Было приятное начало сентября, уже темно, шуршали вкрадчиво листья. Вдоль гаражей по улице прошел караул в Дипломатическую Академию. Тогда они ходили почему-то из соседнего с нашим дома, который называли общежитием: всегда молчаливые и адски надраенные.
 
Наш Ниппон казался тысячелетним.
 
Мы вынырнули из-за гаражей под отрешенный зеленоватый свет фонаря и расстались, не доходя до двора — наверно, на всякий случай.
 
Было темно, и вовсю уже падали листья. Окон в домах словно прибавилось, и стали они крупней, словно бы в меру электрических сил повторяя звездное небо августа. У меня во рту оставался вкус Ода, будто от густого рисового отвара, чуть присоленного. Я вошел в подъезд и, минуя лифт, стал подниматься по лестнице, чтобы продлить таинство одиночества. И в каждом окне, на каждой площадке мне открывался черно-огненный теплый мир двора — ласковый и какой-то заманчиво предполетный. Полуосвобожденный от листвы теплый простор осени проник в подъезд, заполнив его обещанием вечного равновесия.
 
Есть в осени первоначальной такое вот обещание нам всем, как бы и напоследок, заметил Басё.
 
Через примерно год Ода оказался «на нарах». А вернулся он совсем другим уже человеком, да и у меня жизнь вертелась иная, так что мне страшно было в его сторону посмотреть. И как-то перестал я его замечать и видеть — и он меня.
 
Потом, очень скоро, Ода посадили опять. А после его возвращения, недели, говорили мне, не прошло, явились ронины, целых пять штук, вывели его под белые руки на газон за штакетник, и Ода косо взрезал себя, потому что мечом владел все-таки неважнецки из-за вечно удивленного зрения. Вокруг собрались жадные зрители, жители окрестных домов, и, как положено, придирчивый участковый, но я не пошел смотреть: все-таки с Ода у нас было немножечко общее прошлое.
 
Хотя смерть — мы все, самураи и дети их, росли под вечным ее серпом, так что и на шлемах часто носили серп — многие думали: это был лик луны. Нет, дорогие мои, то всегда имелось в виду орудие смерти.
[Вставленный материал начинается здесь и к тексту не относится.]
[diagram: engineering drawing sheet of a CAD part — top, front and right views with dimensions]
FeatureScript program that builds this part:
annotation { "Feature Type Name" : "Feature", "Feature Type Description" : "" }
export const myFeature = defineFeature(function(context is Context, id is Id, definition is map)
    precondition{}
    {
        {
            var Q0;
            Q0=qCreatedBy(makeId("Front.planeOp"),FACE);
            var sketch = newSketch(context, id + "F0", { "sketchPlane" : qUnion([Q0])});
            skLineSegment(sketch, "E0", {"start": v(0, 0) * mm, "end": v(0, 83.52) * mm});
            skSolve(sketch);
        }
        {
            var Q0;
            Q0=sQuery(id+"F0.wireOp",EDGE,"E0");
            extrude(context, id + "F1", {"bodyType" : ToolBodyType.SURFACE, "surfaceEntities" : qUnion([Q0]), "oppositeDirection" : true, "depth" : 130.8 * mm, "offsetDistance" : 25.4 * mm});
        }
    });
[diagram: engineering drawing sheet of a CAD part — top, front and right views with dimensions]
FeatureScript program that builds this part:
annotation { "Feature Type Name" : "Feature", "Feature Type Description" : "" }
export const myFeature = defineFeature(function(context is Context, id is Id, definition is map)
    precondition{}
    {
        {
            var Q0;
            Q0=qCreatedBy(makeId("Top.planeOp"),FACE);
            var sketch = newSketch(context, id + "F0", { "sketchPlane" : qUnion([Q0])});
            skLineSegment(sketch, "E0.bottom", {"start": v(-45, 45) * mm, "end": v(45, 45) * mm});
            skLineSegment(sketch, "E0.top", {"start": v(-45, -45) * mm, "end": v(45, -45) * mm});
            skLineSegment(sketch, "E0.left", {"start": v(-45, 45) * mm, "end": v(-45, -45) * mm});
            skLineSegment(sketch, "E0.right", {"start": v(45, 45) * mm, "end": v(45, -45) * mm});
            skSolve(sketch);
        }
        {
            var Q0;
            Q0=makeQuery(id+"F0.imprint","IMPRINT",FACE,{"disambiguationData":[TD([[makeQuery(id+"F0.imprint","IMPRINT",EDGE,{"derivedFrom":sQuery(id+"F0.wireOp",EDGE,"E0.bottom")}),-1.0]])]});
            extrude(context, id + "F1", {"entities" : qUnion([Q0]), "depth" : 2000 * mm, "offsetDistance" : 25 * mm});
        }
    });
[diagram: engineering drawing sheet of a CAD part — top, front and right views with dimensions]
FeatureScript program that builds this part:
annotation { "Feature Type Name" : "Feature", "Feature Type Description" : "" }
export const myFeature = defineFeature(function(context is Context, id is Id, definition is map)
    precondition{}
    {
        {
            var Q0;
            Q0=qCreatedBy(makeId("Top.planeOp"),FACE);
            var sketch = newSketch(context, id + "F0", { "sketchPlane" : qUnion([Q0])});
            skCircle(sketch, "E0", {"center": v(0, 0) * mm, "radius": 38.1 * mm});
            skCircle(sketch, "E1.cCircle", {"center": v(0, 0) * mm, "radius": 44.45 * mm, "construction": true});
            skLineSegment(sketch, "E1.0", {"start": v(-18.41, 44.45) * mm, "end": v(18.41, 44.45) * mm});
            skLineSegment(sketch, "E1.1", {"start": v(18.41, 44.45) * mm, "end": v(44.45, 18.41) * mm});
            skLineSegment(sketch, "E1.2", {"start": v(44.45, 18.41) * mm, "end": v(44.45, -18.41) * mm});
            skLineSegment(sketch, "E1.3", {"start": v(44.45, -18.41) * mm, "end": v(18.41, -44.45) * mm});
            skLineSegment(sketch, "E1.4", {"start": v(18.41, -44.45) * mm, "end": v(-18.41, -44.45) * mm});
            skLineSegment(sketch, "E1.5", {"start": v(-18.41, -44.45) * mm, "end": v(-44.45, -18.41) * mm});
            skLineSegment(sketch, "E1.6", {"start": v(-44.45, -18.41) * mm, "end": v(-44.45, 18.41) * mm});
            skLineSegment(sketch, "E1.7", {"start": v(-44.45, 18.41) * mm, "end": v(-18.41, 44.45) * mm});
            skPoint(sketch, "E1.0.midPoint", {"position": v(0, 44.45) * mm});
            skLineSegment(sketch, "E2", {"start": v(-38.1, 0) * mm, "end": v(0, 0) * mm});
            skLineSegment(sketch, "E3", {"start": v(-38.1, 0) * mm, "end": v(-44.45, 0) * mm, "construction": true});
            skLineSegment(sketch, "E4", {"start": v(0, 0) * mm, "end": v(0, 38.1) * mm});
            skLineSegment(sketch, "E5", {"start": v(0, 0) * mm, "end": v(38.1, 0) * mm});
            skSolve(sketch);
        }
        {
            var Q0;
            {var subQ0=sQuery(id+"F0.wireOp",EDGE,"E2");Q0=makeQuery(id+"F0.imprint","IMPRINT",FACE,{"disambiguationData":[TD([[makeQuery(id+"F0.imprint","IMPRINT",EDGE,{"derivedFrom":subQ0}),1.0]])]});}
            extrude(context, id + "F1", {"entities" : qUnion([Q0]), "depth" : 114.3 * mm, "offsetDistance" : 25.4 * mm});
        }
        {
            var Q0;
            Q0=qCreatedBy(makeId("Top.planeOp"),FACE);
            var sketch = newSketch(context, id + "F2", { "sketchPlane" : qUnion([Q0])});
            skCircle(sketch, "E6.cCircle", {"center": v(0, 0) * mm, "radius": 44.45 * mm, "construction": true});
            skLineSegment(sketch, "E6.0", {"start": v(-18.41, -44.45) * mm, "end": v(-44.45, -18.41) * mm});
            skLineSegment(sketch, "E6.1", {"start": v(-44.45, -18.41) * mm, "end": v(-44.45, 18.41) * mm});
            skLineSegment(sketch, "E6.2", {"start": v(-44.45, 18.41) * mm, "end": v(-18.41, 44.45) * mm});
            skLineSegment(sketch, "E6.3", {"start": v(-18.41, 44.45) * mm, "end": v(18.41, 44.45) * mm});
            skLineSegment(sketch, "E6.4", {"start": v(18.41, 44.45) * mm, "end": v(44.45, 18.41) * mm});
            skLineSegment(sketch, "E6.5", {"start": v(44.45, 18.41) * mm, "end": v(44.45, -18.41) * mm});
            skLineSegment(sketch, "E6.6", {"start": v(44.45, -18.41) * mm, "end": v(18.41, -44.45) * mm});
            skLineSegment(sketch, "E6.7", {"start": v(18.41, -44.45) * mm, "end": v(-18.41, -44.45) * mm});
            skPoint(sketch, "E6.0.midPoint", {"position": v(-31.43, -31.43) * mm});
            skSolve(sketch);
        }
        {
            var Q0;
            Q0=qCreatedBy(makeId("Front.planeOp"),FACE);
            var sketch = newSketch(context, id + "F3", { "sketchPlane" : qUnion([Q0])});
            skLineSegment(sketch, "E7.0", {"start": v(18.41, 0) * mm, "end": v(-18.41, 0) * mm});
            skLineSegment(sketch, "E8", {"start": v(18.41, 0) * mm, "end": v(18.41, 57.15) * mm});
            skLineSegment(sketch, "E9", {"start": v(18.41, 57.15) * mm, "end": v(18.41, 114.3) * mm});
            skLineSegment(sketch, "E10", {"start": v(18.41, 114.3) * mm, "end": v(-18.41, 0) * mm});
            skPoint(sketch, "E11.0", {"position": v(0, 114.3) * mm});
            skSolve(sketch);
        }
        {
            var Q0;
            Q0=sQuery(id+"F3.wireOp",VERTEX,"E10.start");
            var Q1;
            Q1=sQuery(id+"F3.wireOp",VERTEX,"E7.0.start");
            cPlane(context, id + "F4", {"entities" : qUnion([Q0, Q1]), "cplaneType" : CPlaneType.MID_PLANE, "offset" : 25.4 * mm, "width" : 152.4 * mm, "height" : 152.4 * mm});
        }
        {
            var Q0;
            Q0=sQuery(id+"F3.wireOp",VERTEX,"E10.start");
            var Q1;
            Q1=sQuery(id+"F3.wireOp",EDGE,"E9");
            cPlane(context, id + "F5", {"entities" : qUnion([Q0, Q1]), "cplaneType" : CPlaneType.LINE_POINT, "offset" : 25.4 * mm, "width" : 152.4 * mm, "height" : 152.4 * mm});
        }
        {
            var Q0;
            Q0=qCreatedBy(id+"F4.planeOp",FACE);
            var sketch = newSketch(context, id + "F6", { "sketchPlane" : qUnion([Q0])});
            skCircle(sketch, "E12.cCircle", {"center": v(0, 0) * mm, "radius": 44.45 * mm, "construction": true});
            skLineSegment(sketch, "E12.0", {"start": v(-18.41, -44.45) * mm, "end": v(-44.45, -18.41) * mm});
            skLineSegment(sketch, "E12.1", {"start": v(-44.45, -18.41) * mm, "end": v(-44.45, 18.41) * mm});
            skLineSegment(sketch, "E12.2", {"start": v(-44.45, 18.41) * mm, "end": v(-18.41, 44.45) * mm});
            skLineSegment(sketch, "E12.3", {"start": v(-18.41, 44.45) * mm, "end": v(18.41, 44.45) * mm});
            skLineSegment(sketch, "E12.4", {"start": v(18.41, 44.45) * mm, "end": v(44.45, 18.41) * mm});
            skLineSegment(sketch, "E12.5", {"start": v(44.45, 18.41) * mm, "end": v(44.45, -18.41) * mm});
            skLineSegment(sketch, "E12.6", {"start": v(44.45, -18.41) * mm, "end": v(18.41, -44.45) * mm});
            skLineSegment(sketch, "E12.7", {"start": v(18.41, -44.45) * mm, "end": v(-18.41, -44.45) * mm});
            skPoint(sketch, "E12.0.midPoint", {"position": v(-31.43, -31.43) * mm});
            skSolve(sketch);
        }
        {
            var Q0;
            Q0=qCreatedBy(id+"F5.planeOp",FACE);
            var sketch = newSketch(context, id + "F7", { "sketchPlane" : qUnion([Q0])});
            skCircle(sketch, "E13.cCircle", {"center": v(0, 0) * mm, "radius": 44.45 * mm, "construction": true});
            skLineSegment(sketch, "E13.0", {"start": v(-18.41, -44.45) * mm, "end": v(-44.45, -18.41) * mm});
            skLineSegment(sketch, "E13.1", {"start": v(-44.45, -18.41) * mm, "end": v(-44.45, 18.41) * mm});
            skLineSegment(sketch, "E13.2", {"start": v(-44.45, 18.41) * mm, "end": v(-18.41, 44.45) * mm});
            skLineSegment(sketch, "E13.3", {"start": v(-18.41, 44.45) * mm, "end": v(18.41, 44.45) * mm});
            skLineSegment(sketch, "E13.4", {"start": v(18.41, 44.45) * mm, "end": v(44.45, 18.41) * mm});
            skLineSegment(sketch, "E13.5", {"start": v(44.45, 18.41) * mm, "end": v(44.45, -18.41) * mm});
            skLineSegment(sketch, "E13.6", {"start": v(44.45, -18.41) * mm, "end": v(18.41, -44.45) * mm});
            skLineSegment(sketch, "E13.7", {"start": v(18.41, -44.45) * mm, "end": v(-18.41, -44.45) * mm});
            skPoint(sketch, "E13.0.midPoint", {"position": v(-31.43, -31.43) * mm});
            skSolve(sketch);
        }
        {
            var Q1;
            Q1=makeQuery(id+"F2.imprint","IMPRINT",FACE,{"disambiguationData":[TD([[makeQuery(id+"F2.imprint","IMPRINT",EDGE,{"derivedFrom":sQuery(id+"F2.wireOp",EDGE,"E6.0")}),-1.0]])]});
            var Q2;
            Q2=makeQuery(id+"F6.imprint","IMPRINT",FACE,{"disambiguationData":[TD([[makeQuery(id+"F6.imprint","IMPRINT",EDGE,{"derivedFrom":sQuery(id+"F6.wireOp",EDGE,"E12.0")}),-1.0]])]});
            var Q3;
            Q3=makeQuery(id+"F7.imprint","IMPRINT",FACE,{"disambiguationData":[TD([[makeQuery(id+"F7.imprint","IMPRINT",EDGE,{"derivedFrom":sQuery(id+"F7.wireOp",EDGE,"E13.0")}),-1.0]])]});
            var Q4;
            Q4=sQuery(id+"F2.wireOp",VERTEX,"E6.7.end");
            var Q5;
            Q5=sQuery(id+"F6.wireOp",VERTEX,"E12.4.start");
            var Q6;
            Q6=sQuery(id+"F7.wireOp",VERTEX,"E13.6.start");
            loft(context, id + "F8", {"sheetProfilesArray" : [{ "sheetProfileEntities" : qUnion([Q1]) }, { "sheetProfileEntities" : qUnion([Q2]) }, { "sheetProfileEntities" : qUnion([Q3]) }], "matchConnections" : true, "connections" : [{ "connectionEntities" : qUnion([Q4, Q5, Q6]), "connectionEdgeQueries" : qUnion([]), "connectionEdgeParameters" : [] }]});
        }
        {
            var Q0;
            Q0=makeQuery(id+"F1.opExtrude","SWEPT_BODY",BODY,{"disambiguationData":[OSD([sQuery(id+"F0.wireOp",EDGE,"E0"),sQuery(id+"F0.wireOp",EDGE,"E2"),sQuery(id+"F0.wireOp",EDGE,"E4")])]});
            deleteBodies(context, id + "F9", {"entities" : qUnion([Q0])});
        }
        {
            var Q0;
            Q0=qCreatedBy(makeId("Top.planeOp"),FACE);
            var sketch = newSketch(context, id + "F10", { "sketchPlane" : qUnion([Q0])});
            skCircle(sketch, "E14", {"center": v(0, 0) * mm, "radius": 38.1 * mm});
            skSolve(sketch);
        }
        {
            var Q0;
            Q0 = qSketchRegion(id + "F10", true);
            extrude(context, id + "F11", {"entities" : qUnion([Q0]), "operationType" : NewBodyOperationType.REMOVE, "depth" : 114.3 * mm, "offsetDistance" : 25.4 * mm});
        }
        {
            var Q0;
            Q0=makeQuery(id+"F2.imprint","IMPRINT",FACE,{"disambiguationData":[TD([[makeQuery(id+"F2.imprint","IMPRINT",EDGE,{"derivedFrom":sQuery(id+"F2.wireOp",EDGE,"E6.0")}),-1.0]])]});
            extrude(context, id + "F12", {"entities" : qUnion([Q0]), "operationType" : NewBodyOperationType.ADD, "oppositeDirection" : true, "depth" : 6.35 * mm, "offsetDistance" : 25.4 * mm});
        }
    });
Поэтому острота впечатлений была для нас позарез просто необходима.
 
Для меня она оказалась где-то и неизбежной.
 
*
— Ёсихиро, какой же ты пидорас! — повторно это я услыхал много позже, уже совершенно взрослым, уже произошла революция Мэйдзи (или происходила на наших глазах: бегали по улицам ронины, где-то стреляли, вечно пьяный микадо по радио призывал нас всех не сдавать позиции самураям, «поднявшим голову против прогресса и демократии». Но мы все были ведь самураи, так что сдать могли только самого микадо, но чувство чести не дало нам этого сделать тогда — а как бы хотелось теперь взрезать это пьяное брюхо, о, как!..)
 
И тогда, как рифма, как эхо, как нечеловечески долгий вздох от духа Ода стояла долгая теплая осень, последние солнечные деньки, словно обещанье блаженства вечного всем и каждому в этом мире.
 
Про «Ёсихиро, ты пидорас» сказал мне один ронин, некрупный, но жилистый, с нервным и испитым лицом. В ту осень он явился в наш двор и поселился в подъезде, и пахло от него исключительно, только лишь человеком и дальней дорогой, и близким концом.
 
Мы оставляли ему покушать, хотя были и самураи, раздраженно предрекавшие скорое явление участкового и вышибание, если не убивание, этого ронина из дома, «как минимум». Все же тогда нам бывало еще жалко людей, порой…
 
Ронин сидел в углу на площадке между вторым и третьим, моим, этажом, так что вскоре усвоил, как всех зовут.
 
На нем были черные (когда-то) одежды без всяких гербов, и только длинный меч между его колен указывал на то, что это был не просто бродяга.
 
Странно волновала меня эта судьба, как возможное и о своей судьбе прозренье. Я подавал щедро еду в одноразовой плошке, плошку оставляя ему. Мы все уже порядком боялись туберкулеза.
 
Он всегда провожал меня взглядом, и этот взгляд я чувствовал явственно, будто это были пальцы когтистые.
 
Он понял, что со мной можно заговорить. Однажды он преградил мне путь своим мечом в темных исцарапанных ножнах. Ронин положил меч между своих ног, разделив всю площадку надвое. Я был в сегменте, куда падал свет из окна, прозрачный и тающий свет перед сумерками.
 
— Знаешь, из чего эти ножны? — спросил он меня. Звуки давались ему с трудом, они булькали и сипели, и нужно было напрячься, чтобы их угадать хотя бы. Я молча стоял над ним.
 
Ронин поглядел на меня из-под седоватой перхотной шапки волос, усмехнувшись, словно понял чью-то стыдную тайну.
 
— Из шкуры акулы, которая слопала человека, — закончил он. И вдруг добавил:
 
— Ёсихиро, ты пидорас.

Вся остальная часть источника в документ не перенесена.